57. Coming to the stand of the petitioner that he is the representative of the third defendant even at the time the earlier petition E.A.361 of 1989 had been filed by the petitioner, the position of the third defendant and that of the petitioner did not change. The same petitioner in the name of a third party and without showing any nexus to the third defendant had filed the petition. However, the petitioner would come forward to say that the management then and now are different and by the execution of Kamarajar Education Research Foundation Trust Deed, the administration of the Polytechnic came to be vested in the present Trust Board and the petitioner carry on with the administration of the said polytechnic as on today including the properties. Neither the position of the present administration nor the representative character of the petitioner to that of the third defendant having come to be established, even for argument’s sake taking for granted that those facts have been established, the commitments of the third defendant cannot be, forsaken by the petitioner and the third defendant having miserably failed in the suit and other proceedings and the petitioner having stepped into the shoes of the third defendant, it is not for the petitioner now in the name of the third defendant’s representative that too at this belated stage to raise such questions since the representative of the third defendant cannot acquire a noval right more than what the third defendant himself did have and if at all the petitioner as the representative of the third defendant could claim what rights had enjoined the third defendant and commitments made by it.

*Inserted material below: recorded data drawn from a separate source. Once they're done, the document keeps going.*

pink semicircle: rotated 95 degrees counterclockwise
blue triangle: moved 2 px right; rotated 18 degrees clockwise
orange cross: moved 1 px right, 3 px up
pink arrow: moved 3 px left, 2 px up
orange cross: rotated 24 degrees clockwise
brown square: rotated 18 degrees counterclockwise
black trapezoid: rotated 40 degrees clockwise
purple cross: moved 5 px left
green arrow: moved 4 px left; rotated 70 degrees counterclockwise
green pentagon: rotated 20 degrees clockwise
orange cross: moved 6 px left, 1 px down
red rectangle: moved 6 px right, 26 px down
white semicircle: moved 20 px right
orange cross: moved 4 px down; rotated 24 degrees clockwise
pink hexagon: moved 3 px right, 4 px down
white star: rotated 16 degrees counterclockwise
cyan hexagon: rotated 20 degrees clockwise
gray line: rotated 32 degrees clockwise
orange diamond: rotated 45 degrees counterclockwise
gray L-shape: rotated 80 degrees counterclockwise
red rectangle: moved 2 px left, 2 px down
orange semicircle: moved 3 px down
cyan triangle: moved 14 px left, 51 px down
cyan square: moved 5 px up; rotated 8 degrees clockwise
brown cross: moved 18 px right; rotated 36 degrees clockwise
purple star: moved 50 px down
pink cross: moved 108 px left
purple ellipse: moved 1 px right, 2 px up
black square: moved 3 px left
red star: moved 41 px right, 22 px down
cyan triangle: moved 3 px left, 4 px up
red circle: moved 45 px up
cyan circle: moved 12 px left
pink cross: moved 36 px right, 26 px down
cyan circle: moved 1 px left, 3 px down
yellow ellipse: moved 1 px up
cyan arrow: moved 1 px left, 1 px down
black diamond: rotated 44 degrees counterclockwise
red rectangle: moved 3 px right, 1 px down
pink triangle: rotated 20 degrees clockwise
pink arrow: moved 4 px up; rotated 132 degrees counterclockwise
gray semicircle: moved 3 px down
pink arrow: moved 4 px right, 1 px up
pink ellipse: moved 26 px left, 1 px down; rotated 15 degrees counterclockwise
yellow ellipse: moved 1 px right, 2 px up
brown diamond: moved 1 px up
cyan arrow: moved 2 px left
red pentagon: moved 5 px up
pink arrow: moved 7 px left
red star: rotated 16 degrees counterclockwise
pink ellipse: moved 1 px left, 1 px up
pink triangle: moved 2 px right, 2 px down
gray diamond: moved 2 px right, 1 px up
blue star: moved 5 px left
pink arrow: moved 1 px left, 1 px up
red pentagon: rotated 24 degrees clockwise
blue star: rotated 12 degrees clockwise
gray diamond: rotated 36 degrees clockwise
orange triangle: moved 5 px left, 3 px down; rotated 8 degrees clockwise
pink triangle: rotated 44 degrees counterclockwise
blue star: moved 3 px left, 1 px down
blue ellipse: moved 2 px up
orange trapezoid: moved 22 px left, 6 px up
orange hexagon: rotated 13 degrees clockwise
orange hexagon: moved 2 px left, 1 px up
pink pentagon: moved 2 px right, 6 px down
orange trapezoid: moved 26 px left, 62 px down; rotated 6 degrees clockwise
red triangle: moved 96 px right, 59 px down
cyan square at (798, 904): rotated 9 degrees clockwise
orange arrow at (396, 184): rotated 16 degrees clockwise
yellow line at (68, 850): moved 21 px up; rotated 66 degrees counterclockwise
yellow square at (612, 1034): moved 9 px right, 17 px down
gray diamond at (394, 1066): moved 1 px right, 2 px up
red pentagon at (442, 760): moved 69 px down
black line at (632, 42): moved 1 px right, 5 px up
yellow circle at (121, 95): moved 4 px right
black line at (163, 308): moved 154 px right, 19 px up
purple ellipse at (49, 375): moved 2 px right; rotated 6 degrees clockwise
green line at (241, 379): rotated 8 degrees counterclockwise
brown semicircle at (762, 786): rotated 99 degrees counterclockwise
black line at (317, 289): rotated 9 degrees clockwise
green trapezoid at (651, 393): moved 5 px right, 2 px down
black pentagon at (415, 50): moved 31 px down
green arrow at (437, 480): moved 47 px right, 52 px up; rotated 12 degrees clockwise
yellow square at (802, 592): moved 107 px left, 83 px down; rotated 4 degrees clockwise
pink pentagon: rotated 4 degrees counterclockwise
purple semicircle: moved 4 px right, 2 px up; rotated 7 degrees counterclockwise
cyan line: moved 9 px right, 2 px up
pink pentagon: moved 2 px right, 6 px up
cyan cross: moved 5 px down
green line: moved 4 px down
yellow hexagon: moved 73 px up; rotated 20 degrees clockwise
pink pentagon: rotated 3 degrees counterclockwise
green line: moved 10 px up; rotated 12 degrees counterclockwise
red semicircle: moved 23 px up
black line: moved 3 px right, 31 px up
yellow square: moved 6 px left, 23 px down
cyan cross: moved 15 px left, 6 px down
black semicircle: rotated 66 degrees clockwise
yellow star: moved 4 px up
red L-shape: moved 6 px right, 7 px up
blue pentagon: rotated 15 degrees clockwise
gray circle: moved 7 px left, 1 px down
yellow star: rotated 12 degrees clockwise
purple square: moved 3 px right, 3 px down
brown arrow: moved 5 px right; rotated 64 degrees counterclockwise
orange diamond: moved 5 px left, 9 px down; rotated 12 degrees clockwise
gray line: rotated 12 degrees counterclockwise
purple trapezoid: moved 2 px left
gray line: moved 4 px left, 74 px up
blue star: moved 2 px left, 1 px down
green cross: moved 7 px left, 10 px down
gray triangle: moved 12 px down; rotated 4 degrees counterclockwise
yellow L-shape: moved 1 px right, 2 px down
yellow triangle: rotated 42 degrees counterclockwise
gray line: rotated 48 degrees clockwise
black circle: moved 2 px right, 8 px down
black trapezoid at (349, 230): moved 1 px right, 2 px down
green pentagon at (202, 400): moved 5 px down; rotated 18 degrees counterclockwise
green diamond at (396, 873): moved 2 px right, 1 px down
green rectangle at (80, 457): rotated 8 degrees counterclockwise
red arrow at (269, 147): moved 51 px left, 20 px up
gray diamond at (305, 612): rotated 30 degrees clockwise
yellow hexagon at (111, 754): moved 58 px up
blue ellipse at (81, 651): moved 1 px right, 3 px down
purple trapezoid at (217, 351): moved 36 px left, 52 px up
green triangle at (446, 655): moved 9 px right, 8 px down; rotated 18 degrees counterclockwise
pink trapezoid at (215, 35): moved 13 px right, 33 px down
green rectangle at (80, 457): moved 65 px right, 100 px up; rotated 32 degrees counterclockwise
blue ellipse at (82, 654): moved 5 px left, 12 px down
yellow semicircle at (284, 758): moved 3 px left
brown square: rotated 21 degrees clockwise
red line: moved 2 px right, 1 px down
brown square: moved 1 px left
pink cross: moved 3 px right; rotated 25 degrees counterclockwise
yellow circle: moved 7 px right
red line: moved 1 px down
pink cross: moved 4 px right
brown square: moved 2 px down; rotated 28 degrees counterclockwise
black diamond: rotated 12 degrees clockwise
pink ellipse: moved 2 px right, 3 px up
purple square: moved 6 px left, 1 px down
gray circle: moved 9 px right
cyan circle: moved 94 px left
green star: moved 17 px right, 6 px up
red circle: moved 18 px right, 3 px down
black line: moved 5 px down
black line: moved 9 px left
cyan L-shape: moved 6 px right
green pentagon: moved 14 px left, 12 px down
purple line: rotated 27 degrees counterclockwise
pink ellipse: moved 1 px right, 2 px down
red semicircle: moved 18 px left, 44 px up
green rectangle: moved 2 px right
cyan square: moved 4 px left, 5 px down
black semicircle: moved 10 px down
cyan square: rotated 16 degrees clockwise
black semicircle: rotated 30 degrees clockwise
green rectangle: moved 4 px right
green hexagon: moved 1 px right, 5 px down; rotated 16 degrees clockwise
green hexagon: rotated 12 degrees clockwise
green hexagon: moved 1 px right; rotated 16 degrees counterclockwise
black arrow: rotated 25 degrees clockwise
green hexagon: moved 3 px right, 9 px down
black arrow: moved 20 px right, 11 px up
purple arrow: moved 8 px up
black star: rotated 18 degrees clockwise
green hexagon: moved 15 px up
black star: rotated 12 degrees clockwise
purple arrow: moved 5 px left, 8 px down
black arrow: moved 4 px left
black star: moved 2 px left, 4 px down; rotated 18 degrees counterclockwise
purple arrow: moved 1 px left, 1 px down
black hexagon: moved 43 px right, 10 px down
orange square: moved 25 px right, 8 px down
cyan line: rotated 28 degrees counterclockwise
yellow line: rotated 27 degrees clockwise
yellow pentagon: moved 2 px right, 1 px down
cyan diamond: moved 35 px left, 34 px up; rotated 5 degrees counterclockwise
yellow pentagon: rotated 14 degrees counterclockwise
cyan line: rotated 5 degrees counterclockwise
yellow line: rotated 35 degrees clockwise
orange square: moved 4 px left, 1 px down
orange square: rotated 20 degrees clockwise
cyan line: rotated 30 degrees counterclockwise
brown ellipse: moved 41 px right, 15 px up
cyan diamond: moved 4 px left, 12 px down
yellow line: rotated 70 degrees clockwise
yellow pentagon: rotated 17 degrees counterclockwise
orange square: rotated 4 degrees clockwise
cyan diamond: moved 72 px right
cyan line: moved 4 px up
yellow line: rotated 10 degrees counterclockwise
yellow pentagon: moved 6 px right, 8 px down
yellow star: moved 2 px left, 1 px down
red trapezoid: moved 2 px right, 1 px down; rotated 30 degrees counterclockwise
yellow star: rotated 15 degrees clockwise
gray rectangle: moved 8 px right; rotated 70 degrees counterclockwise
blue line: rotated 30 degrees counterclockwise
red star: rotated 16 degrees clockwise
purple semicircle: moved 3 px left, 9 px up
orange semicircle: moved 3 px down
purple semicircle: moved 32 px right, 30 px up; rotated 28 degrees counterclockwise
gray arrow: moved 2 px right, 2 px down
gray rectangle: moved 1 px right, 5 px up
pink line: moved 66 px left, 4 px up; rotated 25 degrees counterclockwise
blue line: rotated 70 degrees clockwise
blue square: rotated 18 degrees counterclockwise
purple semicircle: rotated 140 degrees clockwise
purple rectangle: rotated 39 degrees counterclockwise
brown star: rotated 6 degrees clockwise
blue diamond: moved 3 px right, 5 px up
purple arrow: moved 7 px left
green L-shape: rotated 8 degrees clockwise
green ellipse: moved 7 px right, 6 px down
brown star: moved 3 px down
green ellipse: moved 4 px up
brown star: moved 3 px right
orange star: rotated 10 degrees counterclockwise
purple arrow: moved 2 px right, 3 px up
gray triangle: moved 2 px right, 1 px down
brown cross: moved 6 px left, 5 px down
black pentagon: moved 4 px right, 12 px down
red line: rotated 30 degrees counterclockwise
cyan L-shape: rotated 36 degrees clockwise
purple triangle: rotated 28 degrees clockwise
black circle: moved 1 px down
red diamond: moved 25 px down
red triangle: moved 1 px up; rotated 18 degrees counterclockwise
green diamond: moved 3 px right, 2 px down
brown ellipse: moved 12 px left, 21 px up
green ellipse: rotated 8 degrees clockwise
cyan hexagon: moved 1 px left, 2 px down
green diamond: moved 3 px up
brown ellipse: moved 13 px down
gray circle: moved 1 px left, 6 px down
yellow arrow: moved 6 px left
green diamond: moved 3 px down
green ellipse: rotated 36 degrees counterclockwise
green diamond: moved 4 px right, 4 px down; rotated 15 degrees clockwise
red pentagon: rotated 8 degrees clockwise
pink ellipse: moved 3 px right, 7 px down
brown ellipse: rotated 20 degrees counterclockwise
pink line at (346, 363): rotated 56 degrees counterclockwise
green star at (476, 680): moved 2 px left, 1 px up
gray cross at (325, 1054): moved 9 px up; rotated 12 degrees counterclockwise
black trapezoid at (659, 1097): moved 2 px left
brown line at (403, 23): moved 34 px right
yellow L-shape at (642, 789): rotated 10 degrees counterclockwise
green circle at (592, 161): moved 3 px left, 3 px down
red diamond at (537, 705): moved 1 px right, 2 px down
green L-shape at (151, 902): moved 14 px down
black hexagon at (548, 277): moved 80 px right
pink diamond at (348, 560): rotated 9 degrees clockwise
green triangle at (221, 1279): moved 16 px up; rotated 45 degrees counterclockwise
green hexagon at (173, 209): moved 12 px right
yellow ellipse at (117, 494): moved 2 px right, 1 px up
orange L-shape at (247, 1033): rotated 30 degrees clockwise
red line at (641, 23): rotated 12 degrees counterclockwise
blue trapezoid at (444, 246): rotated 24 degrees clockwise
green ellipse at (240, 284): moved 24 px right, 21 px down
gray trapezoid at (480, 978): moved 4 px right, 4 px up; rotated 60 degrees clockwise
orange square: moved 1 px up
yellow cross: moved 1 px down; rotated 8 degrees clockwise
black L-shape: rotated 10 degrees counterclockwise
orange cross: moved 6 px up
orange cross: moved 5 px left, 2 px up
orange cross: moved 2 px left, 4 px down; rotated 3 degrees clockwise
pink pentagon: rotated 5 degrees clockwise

For all the above discussions held, the only conclusion that could be arrived at so far as this point is concerned is that the petitioner cannot maintain the present petition as it had been filed before the lower Court under Section 47 of the C.P.C, and this point is answered against the petitioner and in favour of respondent.
Points No.3 and 4:
58. In view of the decision arrived at for Point No. 2 to the effect that
the revision petitioner cannot maintain the present petition as it had been filed
before the lower Court under Section 47 of the C.P.C., there is no need or
necessity to go into the question pertaining to Points No.3 and 4, which are
unwarranted.
In result, the above Civil Revision Petition fails and the same is dismissed. The fair and decretal order dated 18.8.1994 made in E. A. No. 999 of 1989 in E.P.No.2 of 1989 by the Court of District Munsif, Ponneri is hereby upheld and confirmed. However, in the circumstances of the case, there shall be no order as to costs.